At one point, an editor at Marvel asked me, “Can you draw like Todd McFarlane?”
“Why, I taught him everything he knows!” I joked (Todd started out drawing a back-up series in Coyote).
I didn’t get the gig. So that decision bit me in the ass in the short term, because I wasn’t drawing in the popular style. And another strange thing happened with trying to get work; I would approach Marvel or DC, and an editor would say, “We don’t think you’re right for a superhero book because you’re not known as a superhero artist.”
“But I drew Animal Man."
“That’s not really a superhero book.”
Really? This was kind of a backlash against Vertigo and the British Invasion represented by Moore, Gaiman, and Morrison. Their work wasn’t mainstream enough for the purists, despite their successes. Or you’d approach an indie company and they’d say, “We don’t think you’re right for the books we’re doing because you’re known as a superhero artist.” Again, from drawing Animal Man. You couldn’t win.
Or, you’d get an editor interested and they’d get you drawing sample pages: “Why don’t you draw some Stupendous Man samples?”
You draw the pages on spec—unpaid. You send them in.
“We don’t really need a Stupendous Man artist right now. Why don't you do some Dark Avenger sample pages?”
You do the samples and send them in.
“We don’t really need a Dark Avenger artist right now. Why don’t you draw–"
In theory, you could do this indefinitely. Editor on a power trip.
Or you might be told, “We just don’t have anything that fits your style right now.”
Whether true or a brush-off, there’s no way to know. So I did other things, eventually going back to school to learn computer graphics, Illustrator, Photoshop, etc. I have a title for an Animal Man story I’ve never written: “Adapt, Move On, or Die."
I would have loved to have done a Sandman story with Neil Gaiman. In those days, he was living over the border in Wisconsin. I would still love to do a Conan or Red Sonja story, the latter because of Frank Thorne. I didn’t grow up reading superhero books, so I wasn’t one of those guys who dreamed of drawing Spider-Man or Batman since they were ten. When I came to comics, in my mid-teens, I was reading Savage Sword of Conan, Marvel’s black and white Planet of the Apes magazine, John Carter Warlord of Mars (with those wonderful Nebres inks), Heavy Metal (my intro to Moebius, Corben, and Milo Manara), and the Warren black and whites (with the reprinted Frazetta covers).

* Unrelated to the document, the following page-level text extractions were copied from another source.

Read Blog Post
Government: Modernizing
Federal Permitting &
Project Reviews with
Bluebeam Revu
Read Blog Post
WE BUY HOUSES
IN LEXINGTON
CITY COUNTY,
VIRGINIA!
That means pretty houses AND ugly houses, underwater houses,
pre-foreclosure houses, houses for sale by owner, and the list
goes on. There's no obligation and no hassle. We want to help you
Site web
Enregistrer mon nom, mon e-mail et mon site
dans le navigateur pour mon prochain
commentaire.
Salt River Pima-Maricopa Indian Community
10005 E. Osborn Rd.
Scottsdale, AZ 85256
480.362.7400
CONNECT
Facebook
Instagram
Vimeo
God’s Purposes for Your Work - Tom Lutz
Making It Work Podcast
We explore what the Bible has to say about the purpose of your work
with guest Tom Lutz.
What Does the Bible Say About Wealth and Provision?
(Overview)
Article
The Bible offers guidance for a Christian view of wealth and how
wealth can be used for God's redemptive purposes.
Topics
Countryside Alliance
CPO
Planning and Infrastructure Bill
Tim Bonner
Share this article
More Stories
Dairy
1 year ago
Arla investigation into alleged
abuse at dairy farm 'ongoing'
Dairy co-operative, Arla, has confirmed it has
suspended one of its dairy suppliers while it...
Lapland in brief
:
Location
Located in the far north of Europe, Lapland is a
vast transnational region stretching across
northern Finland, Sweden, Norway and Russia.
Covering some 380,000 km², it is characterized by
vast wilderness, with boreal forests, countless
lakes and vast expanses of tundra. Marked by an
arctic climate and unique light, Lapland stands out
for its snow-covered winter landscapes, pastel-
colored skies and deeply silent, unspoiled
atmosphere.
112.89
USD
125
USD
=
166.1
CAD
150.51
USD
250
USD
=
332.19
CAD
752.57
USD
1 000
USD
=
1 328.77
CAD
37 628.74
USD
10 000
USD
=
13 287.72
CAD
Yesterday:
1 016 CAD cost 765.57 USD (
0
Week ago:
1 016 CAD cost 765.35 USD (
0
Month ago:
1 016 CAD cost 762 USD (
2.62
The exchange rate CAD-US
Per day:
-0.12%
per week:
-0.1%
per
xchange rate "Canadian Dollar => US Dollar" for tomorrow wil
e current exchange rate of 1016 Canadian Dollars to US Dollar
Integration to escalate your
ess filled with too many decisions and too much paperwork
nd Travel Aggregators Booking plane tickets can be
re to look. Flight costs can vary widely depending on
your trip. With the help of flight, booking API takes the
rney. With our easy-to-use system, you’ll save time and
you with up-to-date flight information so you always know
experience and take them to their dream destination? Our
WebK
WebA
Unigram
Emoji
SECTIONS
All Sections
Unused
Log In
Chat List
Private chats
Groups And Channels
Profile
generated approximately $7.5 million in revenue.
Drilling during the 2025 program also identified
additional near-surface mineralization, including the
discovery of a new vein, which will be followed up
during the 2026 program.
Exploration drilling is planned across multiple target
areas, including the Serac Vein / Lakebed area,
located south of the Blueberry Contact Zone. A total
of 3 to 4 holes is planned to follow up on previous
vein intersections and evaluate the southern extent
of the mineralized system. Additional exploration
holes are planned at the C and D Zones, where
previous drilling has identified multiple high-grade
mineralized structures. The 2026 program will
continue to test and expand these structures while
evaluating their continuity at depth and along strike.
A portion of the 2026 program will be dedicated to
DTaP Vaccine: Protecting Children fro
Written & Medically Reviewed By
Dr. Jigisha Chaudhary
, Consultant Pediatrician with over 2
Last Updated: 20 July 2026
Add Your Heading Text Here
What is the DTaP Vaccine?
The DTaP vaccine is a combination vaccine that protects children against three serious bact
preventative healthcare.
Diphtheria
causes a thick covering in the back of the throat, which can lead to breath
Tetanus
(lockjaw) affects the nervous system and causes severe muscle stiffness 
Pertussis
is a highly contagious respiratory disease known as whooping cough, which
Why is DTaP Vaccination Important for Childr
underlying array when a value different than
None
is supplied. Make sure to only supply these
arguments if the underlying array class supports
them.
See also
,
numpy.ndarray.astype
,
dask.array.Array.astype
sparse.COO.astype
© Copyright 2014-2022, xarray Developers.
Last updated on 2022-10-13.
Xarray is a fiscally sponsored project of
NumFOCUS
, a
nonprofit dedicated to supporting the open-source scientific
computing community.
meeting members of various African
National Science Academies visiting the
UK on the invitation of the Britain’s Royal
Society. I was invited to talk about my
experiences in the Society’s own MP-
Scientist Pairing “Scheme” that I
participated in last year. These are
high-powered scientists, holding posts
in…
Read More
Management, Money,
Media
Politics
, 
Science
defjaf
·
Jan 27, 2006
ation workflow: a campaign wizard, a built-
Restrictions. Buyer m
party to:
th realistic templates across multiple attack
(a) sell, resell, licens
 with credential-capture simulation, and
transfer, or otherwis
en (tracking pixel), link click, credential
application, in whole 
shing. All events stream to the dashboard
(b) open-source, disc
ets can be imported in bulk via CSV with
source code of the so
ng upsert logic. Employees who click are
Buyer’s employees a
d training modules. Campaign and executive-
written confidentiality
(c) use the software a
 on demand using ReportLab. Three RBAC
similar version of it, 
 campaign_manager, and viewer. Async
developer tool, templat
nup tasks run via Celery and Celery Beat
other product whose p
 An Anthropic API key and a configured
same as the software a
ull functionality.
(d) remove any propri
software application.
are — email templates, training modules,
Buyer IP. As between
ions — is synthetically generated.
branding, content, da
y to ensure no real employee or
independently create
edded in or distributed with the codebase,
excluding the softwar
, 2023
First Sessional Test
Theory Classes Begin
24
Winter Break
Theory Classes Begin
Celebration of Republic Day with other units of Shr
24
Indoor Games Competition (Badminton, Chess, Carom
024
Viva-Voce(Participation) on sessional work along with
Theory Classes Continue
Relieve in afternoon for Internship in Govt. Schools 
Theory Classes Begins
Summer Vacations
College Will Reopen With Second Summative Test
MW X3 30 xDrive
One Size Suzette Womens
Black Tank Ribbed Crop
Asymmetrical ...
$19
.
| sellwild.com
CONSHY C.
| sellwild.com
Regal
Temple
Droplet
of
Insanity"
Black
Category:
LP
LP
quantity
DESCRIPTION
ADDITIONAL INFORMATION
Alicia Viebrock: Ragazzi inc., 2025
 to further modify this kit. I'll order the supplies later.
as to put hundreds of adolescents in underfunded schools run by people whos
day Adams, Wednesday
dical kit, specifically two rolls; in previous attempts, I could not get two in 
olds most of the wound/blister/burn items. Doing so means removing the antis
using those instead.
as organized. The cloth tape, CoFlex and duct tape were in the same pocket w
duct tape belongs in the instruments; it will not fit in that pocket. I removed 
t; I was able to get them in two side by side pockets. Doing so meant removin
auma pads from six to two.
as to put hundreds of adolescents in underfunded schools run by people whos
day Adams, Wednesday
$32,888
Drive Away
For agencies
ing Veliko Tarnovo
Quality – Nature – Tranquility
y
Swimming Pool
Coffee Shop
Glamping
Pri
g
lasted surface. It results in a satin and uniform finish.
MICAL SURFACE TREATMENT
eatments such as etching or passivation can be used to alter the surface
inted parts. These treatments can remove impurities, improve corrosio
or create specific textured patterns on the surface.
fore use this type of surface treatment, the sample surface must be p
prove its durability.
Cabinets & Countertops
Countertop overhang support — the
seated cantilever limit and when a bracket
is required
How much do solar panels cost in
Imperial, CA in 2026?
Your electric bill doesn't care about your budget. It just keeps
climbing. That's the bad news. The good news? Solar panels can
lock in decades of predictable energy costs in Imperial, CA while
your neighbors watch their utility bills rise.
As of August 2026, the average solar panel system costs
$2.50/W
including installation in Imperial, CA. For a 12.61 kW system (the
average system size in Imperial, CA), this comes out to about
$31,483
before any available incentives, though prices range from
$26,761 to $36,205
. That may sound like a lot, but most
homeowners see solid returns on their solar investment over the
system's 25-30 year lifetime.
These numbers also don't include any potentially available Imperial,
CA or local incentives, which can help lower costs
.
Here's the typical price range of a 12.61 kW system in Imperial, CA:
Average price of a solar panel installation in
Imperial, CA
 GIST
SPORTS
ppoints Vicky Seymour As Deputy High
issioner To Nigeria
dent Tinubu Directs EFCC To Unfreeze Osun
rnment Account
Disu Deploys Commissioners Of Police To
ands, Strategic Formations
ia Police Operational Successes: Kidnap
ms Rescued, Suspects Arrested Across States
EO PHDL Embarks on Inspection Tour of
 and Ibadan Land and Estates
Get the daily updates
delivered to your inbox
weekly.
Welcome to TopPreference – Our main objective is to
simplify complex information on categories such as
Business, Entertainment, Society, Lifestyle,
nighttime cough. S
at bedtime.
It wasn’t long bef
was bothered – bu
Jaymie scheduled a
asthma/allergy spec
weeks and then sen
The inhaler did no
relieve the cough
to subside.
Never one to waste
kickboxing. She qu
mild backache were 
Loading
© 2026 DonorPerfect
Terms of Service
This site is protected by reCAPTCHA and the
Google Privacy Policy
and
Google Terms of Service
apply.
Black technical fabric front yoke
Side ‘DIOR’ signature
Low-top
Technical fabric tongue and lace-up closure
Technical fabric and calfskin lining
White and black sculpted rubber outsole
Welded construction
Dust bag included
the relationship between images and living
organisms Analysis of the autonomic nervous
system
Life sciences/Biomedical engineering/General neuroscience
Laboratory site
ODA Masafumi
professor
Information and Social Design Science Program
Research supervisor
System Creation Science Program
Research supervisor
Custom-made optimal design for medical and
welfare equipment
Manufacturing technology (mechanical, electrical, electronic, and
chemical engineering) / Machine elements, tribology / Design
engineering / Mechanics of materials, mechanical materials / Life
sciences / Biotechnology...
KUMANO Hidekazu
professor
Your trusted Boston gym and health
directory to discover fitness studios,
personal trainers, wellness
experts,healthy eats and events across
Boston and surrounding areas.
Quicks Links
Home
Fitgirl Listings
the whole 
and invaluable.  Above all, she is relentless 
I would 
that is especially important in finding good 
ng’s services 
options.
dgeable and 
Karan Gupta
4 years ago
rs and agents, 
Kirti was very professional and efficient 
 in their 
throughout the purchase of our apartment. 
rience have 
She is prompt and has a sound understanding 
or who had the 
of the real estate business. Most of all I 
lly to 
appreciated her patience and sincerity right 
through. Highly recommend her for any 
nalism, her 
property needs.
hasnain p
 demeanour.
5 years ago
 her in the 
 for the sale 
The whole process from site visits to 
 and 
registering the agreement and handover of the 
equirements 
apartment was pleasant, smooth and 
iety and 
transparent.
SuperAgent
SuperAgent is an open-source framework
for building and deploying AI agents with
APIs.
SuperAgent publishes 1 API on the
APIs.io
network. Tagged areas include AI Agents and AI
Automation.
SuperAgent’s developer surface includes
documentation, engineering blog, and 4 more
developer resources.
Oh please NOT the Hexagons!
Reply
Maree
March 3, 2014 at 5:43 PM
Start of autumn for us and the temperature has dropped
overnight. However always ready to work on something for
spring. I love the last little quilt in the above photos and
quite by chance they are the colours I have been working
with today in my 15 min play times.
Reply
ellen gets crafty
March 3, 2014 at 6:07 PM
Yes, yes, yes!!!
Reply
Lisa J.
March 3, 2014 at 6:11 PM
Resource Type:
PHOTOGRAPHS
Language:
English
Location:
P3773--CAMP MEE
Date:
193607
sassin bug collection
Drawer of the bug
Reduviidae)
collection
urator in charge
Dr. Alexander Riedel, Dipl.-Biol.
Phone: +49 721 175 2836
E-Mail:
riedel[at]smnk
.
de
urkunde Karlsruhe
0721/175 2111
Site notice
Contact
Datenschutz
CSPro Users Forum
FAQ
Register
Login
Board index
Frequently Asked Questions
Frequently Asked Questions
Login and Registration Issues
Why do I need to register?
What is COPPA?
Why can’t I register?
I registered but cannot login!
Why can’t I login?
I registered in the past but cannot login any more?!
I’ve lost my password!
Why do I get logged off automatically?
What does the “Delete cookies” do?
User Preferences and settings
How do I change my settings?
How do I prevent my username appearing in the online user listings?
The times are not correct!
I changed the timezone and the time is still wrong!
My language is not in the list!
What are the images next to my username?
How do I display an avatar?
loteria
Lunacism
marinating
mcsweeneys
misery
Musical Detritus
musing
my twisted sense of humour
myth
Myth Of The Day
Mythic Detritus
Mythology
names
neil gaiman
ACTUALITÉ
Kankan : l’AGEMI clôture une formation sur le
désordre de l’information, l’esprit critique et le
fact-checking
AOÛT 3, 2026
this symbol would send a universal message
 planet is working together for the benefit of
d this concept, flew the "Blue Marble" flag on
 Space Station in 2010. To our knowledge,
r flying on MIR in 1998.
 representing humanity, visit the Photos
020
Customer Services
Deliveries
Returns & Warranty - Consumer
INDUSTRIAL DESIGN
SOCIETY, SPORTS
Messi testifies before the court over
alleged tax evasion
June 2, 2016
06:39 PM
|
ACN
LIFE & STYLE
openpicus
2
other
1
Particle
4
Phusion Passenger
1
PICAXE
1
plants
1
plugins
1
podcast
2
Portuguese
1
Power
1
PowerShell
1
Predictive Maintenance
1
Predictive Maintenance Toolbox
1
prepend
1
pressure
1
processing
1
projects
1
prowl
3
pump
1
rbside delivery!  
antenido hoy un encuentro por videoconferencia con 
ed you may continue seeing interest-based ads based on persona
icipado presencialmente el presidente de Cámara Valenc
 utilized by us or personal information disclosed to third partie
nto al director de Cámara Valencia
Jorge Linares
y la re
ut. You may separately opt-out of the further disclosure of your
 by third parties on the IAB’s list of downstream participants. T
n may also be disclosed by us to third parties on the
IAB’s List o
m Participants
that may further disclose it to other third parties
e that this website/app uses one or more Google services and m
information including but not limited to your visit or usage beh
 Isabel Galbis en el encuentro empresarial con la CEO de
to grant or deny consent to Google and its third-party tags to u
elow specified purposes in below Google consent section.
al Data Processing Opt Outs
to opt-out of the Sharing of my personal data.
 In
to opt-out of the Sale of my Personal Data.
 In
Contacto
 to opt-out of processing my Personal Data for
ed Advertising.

Your former editor Karen Berger is often touted as being instrumental in bringing a talent-centered approach to the corporate culture of comics emerging in the '80s, having championed creator rights in the wake of the attention Jack Kirby and Neal Adams brought to the subject. How do you view the way that creators and their rights are prioritized in the current climate of comics publishing?
It’s always a good thing. We’re the idea people.